Kiev, 25 Nov.- Rusia lanzó un ataque masivo con drones y misiles contra infraestructuras energéticas y zonas residenciales de Ucrania, una ofensiva nocturna que dejó seis muertos y al menos diez heridos en la capital, según el Ministerio de Energía ucraniano y la administración militar de Kiev. La nueva andanada de explosiones coincidió con delicadas negociaciones internacionales para reformular el controvertido plan de paz presentado por Estados Unidos.
Periodistas en Kiev registraron múltiples detonaciones mientras los residentes corrían hacia los refugios bajo el sonido de las sirenas antiaéreas. La Fuerza Aérea ucraniana emitió una alerta nacional de misiles tras detectar el despegue de bombarderos MiG-31 desde Rusia, lo que precedió a otra ola de posible lanzamiento de misiles balísticos Kinzhal al amanecer.
Entre los sectores más afectados figura el distrito de Sviatoshyn, donde el alcalde Vitali Klitschko confirmó daños severos y un posible número indeterminado de personas atrapadas bajo los escombros de un edificio no residencial. En Dárnitsia y Dniprovskyi, varios edificios sufrieron incendios y destrucción parcial. En este último, un inmueble de nueve pisos dejó dos muertos, entre ellos una mujer de 86 años, además de varios heridos, según el Servicio Estatal de Emergencias.
Fuera de la capital, cuatro viviendas quedaron destruidas en Bila Tserkva, dejando herido a un joven de 14 años. También se reportaron impactos y actividad de drones en las regiones de Zaporizhia y Kharkiv.

* Consignas del ejercicio
1: Enumera los distritos de Kiev que se mencionan en la noticia sobre el ataque a Kiev.
2: Transcribe de la noticia sobre el ataque a Kiev todo lo que va desde "Entre los sectores" hasta "Estatal de Emergencias.".
3: Según la noticia sobre el ataque a Kiev, ¿cuántas viviendas quedaron destruidas en Bila Tserkva?

* Filas de datos
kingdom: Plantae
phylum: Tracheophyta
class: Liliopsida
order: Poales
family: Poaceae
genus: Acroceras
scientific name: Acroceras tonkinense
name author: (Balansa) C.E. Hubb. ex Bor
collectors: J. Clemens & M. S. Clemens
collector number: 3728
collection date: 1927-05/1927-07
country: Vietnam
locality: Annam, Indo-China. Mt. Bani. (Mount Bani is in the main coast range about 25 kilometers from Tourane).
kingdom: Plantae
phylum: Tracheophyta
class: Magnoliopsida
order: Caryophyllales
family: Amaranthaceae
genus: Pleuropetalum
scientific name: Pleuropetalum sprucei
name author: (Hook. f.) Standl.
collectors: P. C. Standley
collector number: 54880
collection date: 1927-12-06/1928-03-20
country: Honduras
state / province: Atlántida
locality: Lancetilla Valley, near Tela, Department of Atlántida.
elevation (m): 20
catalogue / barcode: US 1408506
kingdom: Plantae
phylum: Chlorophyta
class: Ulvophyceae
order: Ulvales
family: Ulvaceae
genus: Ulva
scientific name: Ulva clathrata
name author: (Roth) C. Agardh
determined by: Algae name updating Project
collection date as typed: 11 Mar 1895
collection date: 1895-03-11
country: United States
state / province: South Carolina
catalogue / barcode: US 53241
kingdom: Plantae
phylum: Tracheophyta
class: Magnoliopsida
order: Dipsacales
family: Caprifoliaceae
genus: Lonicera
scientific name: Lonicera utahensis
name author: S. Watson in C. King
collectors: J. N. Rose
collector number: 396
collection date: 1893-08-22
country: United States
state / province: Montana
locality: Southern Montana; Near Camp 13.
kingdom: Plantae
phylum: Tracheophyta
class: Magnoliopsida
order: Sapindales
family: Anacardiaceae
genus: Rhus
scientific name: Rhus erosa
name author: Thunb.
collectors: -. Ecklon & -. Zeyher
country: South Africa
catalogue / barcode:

* Respuestas
1: Sviatoshyn, Dárnitsia, Dniprovskyi

2:
Entre los sectores más afectados figura el distrito de Sviatoshyn, donde el alcalde Vitali Klitschko confirmó daños severos y un posible número indeterminado de personas atrapadas bajo los escombros de un edificio no residencial. En Dárnitsia y Dniprovskyi, varios edificios sufrieron incendios y destrucción parcial. En este último, un inmueble de nueve pisos dejó dos muertos, entre ellos una mujer de 86 años, además de varios heridos, según el Servicio Estatal de Emergencias.

3: Cuatro viviendas.